* DIRECTIONS
Lines from the beginning of the data below through the one containing "Пришлите его нам — мы подготовим" are to be printed exactly as they appear.

* THE INPUT
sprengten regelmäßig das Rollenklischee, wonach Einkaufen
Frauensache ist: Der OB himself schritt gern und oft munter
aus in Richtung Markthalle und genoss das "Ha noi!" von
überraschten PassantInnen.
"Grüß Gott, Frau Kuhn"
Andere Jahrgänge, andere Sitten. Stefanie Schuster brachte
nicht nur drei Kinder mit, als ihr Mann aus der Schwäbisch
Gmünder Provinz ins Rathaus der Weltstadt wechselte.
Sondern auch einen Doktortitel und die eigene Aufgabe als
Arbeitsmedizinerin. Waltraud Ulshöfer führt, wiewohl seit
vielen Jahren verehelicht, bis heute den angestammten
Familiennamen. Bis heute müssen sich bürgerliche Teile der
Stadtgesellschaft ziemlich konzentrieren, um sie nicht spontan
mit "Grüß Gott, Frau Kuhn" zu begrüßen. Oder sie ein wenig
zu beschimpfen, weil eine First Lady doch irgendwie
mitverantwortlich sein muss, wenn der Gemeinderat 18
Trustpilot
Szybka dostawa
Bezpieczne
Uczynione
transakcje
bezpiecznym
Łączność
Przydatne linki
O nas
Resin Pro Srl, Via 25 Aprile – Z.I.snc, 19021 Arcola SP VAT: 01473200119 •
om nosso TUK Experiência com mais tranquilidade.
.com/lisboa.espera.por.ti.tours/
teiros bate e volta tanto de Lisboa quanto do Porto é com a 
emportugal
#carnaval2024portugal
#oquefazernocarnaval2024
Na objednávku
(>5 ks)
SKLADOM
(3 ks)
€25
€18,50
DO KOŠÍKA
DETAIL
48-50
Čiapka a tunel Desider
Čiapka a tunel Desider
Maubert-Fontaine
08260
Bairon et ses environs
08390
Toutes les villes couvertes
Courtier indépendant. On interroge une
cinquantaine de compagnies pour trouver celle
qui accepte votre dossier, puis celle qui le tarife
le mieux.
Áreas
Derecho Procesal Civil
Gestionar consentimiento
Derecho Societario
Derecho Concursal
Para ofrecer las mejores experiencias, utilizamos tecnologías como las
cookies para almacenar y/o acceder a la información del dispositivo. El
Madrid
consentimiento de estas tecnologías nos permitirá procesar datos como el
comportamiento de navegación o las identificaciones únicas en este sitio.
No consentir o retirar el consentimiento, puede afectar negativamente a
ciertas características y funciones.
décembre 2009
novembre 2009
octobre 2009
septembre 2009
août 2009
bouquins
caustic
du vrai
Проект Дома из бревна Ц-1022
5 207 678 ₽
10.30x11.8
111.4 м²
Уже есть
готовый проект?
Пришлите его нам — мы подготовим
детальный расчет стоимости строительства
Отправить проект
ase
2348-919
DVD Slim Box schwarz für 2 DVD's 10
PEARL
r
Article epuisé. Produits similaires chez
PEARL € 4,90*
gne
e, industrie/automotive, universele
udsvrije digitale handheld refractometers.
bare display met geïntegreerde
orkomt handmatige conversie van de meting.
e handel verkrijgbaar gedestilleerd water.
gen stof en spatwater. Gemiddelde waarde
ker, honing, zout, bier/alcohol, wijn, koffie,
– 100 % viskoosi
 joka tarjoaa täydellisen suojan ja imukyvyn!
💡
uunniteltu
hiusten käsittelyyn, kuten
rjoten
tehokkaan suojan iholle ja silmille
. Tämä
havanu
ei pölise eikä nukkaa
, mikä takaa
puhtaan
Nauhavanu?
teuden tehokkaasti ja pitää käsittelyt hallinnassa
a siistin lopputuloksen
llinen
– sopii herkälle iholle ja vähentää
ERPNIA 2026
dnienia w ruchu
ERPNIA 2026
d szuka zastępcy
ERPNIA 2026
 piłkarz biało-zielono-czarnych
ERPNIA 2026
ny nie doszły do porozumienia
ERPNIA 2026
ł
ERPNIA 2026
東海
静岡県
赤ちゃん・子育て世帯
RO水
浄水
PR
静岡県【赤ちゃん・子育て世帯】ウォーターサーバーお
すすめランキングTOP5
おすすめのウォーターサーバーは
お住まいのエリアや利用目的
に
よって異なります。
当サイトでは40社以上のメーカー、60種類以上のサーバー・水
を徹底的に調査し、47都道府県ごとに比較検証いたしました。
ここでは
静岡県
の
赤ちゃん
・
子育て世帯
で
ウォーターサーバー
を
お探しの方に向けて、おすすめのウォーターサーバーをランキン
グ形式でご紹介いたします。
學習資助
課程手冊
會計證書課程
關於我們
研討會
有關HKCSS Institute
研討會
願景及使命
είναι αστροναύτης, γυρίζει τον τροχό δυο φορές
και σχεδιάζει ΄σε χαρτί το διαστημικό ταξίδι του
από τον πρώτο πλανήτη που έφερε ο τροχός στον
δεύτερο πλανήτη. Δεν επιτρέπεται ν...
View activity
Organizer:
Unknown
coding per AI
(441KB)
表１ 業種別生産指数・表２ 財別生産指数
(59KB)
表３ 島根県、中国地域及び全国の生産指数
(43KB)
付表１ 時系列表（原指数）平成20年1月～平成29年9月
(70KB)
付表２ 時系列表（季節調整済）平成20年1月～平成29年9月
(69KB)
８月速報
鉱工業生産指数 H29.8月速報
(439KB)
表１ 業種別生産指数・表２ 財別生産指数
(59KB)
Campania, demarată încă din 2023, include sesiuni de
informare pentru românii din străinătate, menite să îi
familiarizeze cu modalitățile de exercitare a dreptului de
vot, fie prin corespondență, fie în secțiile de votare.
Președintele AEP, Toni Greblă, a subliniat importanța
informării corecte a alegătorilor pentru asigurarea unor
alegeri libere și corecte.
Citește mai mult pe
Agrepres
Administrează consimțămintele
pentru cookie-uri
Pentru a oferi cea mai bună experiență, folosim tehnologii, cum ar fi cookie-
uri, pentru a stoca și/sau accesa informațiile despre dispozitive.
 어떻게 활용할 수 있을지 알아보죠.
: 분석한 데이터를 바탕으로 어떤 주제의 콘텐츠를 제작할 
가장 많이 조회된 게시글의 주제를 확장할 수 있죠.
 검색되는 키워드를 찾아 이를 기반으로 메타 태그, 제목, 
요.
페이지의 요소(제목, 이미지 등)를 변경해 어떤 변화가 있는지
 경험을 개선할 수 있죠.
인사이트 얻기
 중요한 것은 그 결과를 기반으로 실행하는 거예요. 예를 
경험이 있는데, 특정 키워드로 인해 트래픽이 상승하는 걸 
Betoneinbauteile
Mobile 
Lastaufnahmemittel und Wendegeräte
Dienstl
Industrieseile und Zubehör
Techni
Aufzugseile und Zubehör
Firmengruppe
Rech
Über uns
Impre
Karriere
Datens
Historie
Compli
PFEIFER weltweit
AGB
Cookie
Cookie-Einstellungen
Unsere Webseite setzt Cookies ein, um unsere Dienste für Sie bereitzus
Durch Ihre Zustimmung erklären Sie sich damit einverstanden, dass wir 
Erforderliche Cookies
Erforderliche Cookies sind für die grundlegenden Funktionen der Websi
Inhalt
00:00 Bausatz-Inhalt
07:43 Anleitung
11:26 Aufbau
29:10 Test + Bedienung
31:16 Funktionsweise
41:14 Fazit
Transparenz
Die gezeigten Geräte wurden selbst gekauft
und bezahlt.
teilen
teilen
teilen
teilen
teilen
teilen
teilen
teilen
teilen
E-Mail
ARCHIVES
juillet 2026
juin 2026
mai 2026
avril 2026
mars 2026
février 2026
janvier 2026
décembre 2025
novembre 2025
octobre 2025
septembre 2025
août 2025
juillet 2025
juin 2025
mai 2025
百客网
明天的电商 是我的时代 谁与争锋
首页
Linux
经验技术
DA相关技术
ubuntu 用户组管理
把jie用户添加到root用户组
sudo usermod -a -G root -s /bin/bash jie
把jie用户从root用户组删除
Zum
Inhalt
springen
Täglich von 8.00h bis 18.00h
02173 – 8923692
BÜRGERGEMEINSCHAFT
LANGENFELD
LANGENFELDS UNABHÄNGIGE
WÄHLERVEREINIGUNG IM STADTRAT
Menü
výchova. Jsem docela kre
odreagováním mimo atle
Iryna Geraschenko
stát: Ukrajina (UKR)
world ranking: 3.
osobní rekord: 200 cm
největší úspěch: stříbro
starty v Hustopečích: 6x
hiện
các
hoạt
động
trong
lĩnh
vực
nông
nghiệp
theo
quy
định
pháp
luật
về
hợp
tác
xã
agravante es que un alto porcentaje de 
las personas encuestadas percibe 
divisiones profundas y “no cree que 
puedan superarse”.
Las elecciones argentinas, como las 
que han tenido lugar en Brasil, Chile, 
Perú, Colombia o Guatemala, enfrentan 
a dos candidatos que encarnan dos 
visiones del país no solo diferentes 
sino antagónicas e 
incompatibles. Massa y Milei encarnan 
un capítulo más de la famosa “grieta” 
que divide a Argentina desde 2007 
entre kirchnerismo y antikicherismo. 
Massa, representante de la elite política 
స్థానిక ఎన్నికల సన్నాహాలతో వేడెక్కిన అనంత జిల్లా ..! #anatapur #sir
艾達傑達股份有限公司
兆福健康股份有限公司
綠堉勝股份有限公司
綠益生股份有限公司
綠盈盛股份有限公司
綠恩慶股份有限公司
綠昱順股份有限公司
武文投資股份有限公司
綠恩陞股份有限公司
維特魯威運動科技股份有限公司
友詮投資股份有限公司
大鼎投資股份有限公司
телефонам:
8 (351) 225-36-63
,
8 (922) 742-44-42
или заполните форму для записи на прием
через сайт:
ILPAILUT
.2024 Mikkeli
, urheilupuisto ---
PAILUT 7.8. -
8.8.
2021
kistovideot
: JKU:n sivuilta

* SOLUTION FOR THIS TASK
sprengten regelmäßig das Rollenklischee, wonach Einkaufen
Frauensache ist: Der OB himself schritt gern und oft munter
aus in Richtung Markthalle und genoss das "Ha noi!" von
überraschten PassantInnen.
"Grüß Gott, Frau Kuhn"
Andere Jahrgänge, andere Sitten. Stefanie Schuster brachte
nicht nur drei Kinder mit, als ihr Mann aus der Schwäbisch
Gmünder Provinz ins Rathaus der Weltstadt wechselte.
Sondern auch einen Doktortitel und die eigene Aufgabe als
Arbeitsmedizinerin. Waltraud Ulshöfer führt, wiewohl seit
vielen Jahren verehelicht, bis heute den angestammten
Familiennamen. Bis heute müssen sich bürgerliche Teile der
Stadtgesellschaft ziemlich konzentrieren, um sie nicht spontan
mit "Grüß Gott, Frau Kuhn" zu begrüßen. Oder sie ein wenig
zu beschimpfen, weil eine First Lady doch irgendwie
mitverantwortlich sein muss, wenn der Gemeinderat 18
Trustpilot
Szybka dostawa
Bezpieczne
Uczynione
transakcje
bezpiecznym
Łączność
Przydatne linki
O nas
Resin Pro Srl, Via 25 Aprile – Z.I.snc, 19021 Arcola SP VAT: 01473200119 •
om nosso TUK Experiência com mais tranquilidade.
.com/lisboa.espera.por.ti.tours/
teiros bate e volta tanto de Lisboa quanto do Porto é com a 
emportugal
#carnaval2024portugal
#oquefazernocarnaval2024
Na objednávku
(>5 ks)
SKLADOM
(3 ks)
€25
€18,50
DO KOŠÍKA
DETAIL
48-50
Čiapka a tunel Desider
Čiapka a tunel Desider
Maubert-Fontaine
08260
Bairon et ses environs
08390
Toutes les villes couvertes
Courtier indépendant. On interroge une
cinquantaine de compagnies pour trouver celle
qui accepte votre dossier, puis celle qui le tarife
le mieux.
Áreas
Derecho Procesal Civil
Gestionar consentimiento
Derecho Societario
Derecho Concursal
Para ofrecer las mejores experiencias, utilizamos tecnologías como las
cookies para almacenar y/o acceder a la información del dispositivo. El
Madrid
consentimiento de estas tecnologías nos permitirá procesar datos como el
comportamiento de navegación o las identificaciones únicas en este sitio.
No consentir o retirar el consentimiento, puede afectar negativamente a
ciertas características y funciones.
décembre 2009
novembre 2009
octobre 2009
septembre 2009
août 2009
bouquins
caustic
du vrai
Проект Дома из бревна Ц-1022
5 207 678 ₽
10.30x11.8
111.4 м²
Уже есть
готовый проект?
Пришлите его нам — мы подготовим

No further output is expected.